The market consensus is for today’s initial claims report to be unchanged following last week’s small -5,000 decline to 240,000. The consensus is for today’s continuing claims report to show a -8,000 decline to 1.960 million, more than reversing last week’s small +3,000 increase to 1.968 million.

30-year T-bond auction to yield near 2.83% — The Treasury today will conclude this week’s $62 billion refunding operation by selling $15 billion of 30-year T-bonds. Today’s sale will be of a new issue as opposed to a reopening of an existing issue.

Today’s new 30-year T-bond issue was trading at 2.83% in when-issued trading late Wednesday afternoon.
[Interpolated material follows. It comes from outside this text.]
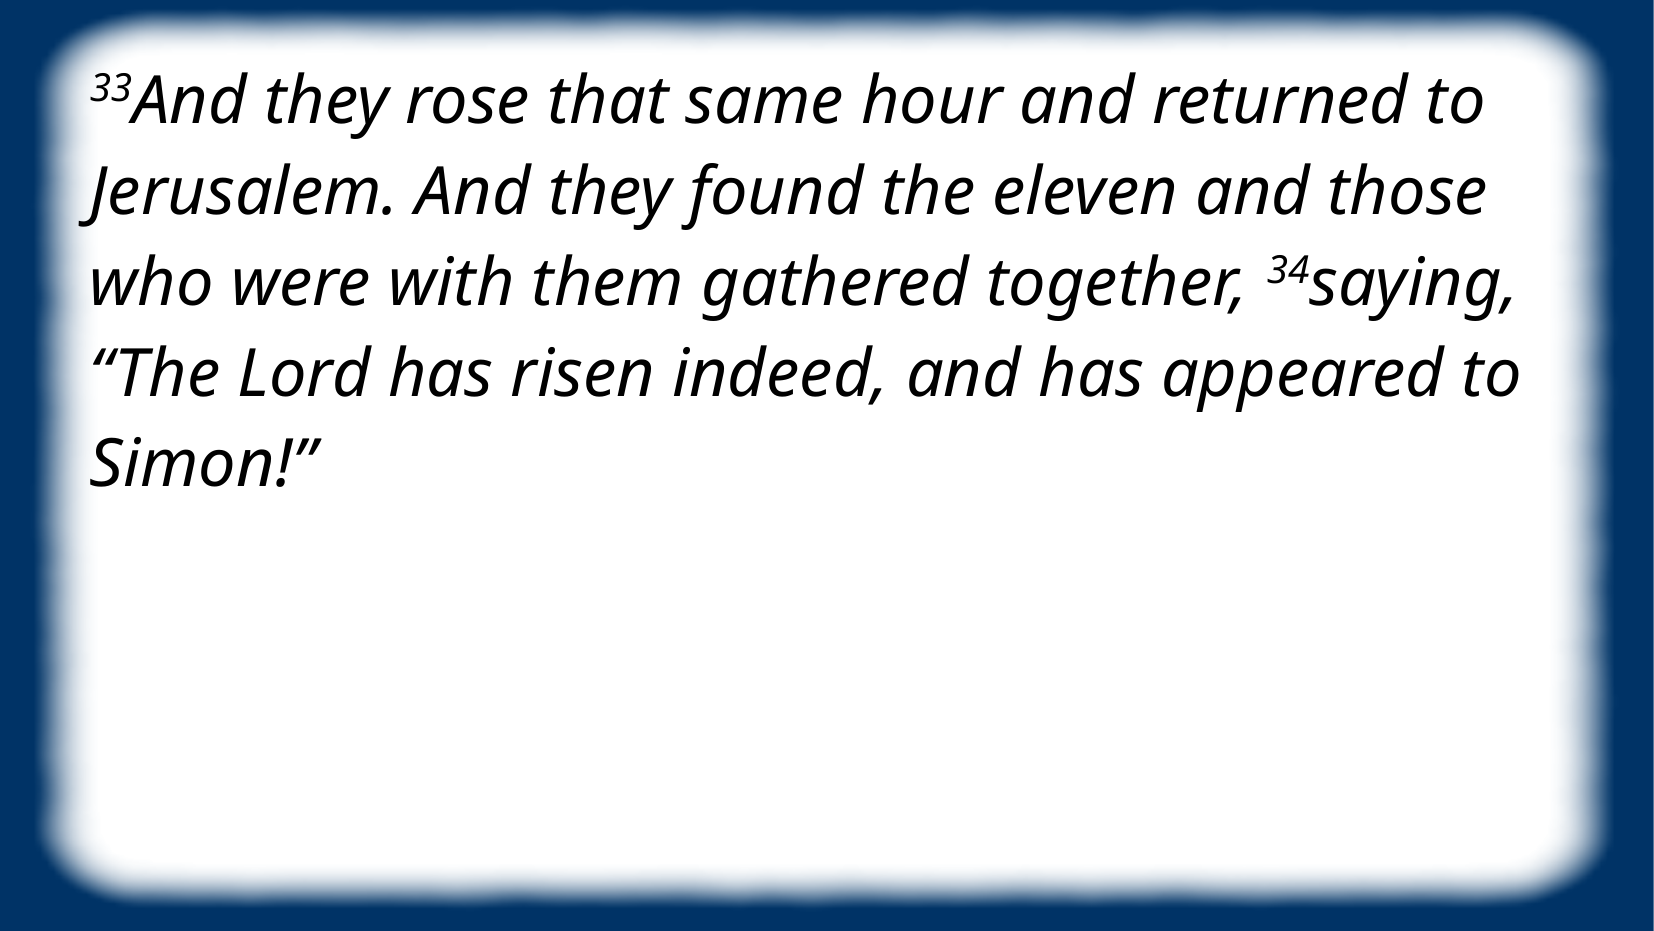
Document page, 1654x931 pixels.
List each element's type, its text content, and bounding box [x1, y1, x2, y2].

picture [0, 0, 1654, 931]
text_box 33And they rose that same hour and returned to Jerusalem. And they found the eleven and those who were with them gathered together, 34saying, “The Lord has risen indeed, and has appeared to Simon!” [75, 45, 1576, 504]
That translates to an inflation-adjusted yield of 0.93% against the current 30-year breakeven rate of 1.90%. The 12-auction averages for the 30-year are as follows: 2.27 bid cover ratio, $7 million of non-competitive bids to mostly retail investors, 6.1 bp tail to the median yield, 20.2 bp tail to the low yield, and 48% taken at the high yield.

The 30-year T-bond is the fifth most popular coupon security among foreign investors and central banks, behind the 10-year TIPS, 30-year TIPS, 7-year T-note, and 10-year T-note. Indirect bidders, a proxy for foreign buyers, have taken an average of 62.2% of the last twelve 30-year T-bond auctions, which is moderately above the average of 60.6% for all recent Treasury coupon auctions.

The market comes into today’s 30-year bond auction on a somewhat weak footing after Wednesday’s 10-year T-note auction saw lackluster demand. The bid cover ratio (bids submitted divided by bids accepted) for the 10-year was weak at 2.23, well below the 12-auction average of 2.42 and the second weakest in the last eight years. In addition, foreign demand was light with indirect bidders taking only 57.9% of the auction versus the 12-auction average of 62.6%.